▶ **PROMPT**
Reproduce every line of the records below unchanged, in the same order.

▶ **DATA FOR THE TASK**
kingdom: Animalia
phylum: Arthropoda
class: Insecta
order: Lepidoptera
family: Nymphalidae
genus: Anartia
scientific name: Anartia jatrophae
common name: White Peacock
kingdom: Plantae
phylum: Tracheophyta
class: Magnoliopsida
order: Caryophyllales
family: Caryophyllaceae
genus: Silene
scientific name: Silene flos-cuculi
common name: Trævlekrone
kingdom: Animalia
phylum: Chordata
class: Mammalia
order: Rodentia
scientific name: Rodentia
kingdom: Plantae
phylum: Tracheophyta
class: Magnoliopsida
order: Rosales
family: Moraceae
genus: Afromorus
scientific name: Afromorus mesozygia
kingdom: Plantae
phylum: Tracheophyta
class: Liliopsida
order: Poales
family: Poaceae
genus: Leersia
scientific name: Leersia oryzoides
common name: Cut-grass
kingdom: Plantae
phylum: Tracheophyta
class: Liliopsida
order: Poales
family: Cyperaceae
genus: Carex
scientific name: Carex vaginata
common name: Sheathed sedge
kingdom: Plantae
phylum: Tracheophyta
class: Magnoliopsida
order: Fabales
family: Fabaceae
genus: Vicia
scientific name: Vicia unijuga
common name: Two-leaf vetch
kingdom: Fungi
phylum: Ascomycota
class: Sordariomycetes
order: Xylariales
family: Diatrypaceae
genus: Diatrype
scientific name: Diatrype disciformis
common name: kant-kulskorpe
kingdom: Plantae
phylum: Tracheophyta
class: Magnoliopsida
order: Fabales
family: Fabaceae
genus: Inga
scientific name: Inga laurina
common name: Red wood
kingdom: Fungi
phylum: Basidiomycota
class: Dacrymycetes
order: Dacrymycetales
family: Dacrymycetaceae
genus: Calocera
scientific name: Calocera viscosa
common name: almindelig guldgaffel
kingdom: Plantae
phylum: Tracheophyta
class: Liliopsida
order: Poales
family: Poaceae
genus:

▶ **WORKED SOLUTION**
kingdom: Animalia
phylum: Arthropoda
class: Insecta
order: Lepidoptera
family: Nymphalidae
genus: Anartia
scientific name: Anartia jatrophae
common name: White Peacock
kingdom: Plantae
phylum: Tracheophyta
class: Magnoliopsida
order: Caryophyllales
family: Caryophyllaceae
genus: Silene
scientific name: Silene flos-cuculi
common name: Trævlekrone
kingdom: Animalia
phylum: Chordata
class: Mammalia
order: Rodentia
scientific name: Rodentia
kingdom: Plantae
phylum: Tracheophyta
class: Magnoliopsida
order: Rosales
family: Moraceae
genus: Afromorus
scientific name: Afromorus mesozygia
kingdom: Plantae
phylum: Tracheophyta
class: Liliopsida
order: Poales
family: Poaceae
genus: Leersia
scientific name: Leersia oryzoides
common name: Cut-grass
kingdom: Plantae
phylum: Tracheophyta
class: Liliopsida
order: Poales
family: Cyperaceae
genus: Carex
scientific name: Carex vaginata
common name: Sheathed sedge
kingdom: Plantae
phylum: Tracheophyta
class: Magnoliopsida
order: Fabales
family: Fabaceae
genus: Vicia
scientific name: Vicia unijuga
common name: Two-leaf vetch
kingdom: Fungi
phylum: Ascomycota
class: Sordariomycetes
order: Xylariales
family: Diatrypaceae
genus: Diatrype
scientific name: Diatrype disciformis
common name: kant-kulskorpe
kingdom: Plantae
phylum: Tracheophyta
class: Magnoliopsida
order: Fabales
family: Fabaceae
genus: Inga
scientific name: Inga laurina
common name: Red wood
kingdom: Fungi
phylum: Basidiomycota
class: Dacrymycetes
order: Dacrymycetales
family: Dacrymycetaceae
genus: Calocera
scientific name: Calocera viscosa
common name: almindelig guldgaffel
kingdom: Plantae
phylum: Tracheophyta
class: Liliopsida
order: Poales
family: Poaceae
genus:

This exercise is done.